> **ASSIGNED TASK**: Give all of the data below again exactly, and drop the images.

> **RECORDED INFORMATION**:
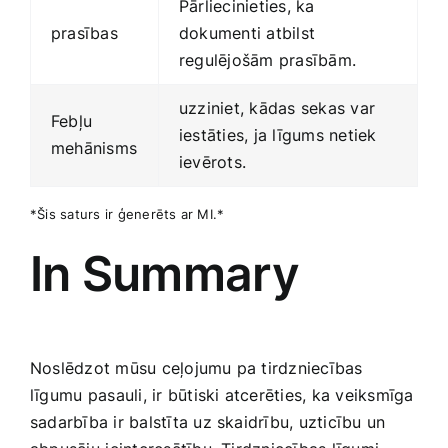
Pārliecinieties, ka
prasības
dokumenti atbilst⁤
regulējošām prasībām.
uzziniet, kādas sekas var
Febļu
iestāties, ja līgums netiek
mehānisms
ievērots.
*Šis saturs ir ģenerēts ar MI.*
In Summary
Noslēdzot mūsu ceļojumu pa tirdzniecības
līgumu⁤ pasauli, ir būtiski atcerēties, ka veiksmīga
sadarbība ir balstīta uz skaidrību, uzticību un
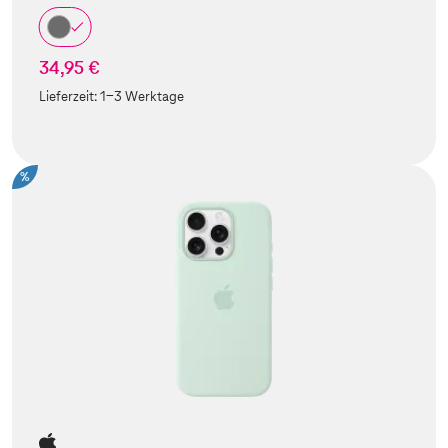
34,95 €
Lieferzeit:
1-3 Werktage
%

> **THE ANSWER**:
Pārliecinieties, ka
prasības
dokumenti atbilst⁤
regulējošām prasībām.
uzziniet, kādas sekas var
Febļu
iestāties, ja līgums netiek
mehānisms
ievērots.
*Šis saturs ir ģenerēts ar MI.*
In Summary
Noslēdzot mūsu ceļojumu pa tirdzniecības
līgumu⁤ pasauli, ir būtiski atcerēties, ka veiksmīga
sadarbība ir balstīta uz skaidrību, uzticību un
34,95 €
Lieferzeit:
1-3 Werktage
%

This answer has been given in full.